Hyundai is offering car buyers a guarantee that should the buyer lose his job he can return the car within a year and be relieved of further obligation under his lease (or some thing like that – check with a Hyundai dealer if you’re interested). Toll Brothers offers something similar: lose your job and they’ll pay your mortgage for 6 months. The object of these offers, of course, is to try to reduce a consumer’s doubt and uncertainty about the future.
Which might work. I know several spec builders here in Greenwich who are trying the same sort of thing. Worried that if you buy their house now you’ll lose when its price drops 40% in the next few years? Fret not, they say, we’ll guarantee to buy back the house in 5 years for what you paid for it. I’m interested, sort of, but so far as I could tell they hadn’t exactly fleshed out the details of their promise like, what backs it up? One builder assured me that there was no need for a bond or any thing like that because “of course the market will recover – no way will anyone be willing to sell this back to me in five years because it will be worth so much more.” That’s nice but I’m not sold.

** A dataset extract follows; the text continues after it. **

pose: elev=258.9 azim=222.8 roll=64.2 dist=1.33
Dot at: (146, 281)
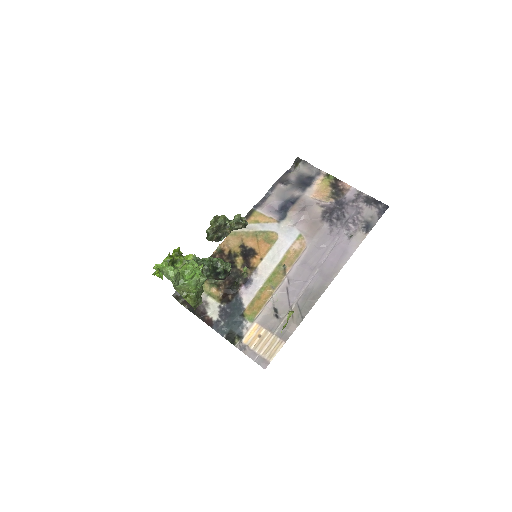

The personal promise of a builder isn’t going to keep me asleep at night – not when there’s no money available for him to borrow to buy out my customer. And as for bonds, aren’t most of them sold through AIG? That company may not be in business in five weeks, let alone five years. I suppose a builder could come up with some iron-clad guarantee that might work but I’m still dubious about buying his house at his inflated price. Even if my customer were to break even, I think he’d do better buying a new spec house at a hugely discounted price, perhaps from a bank. That way, if the market does continue to fall, he’ll have already secured his protection and if by some miracle prices rise the appreciation will belong to him, not the builder.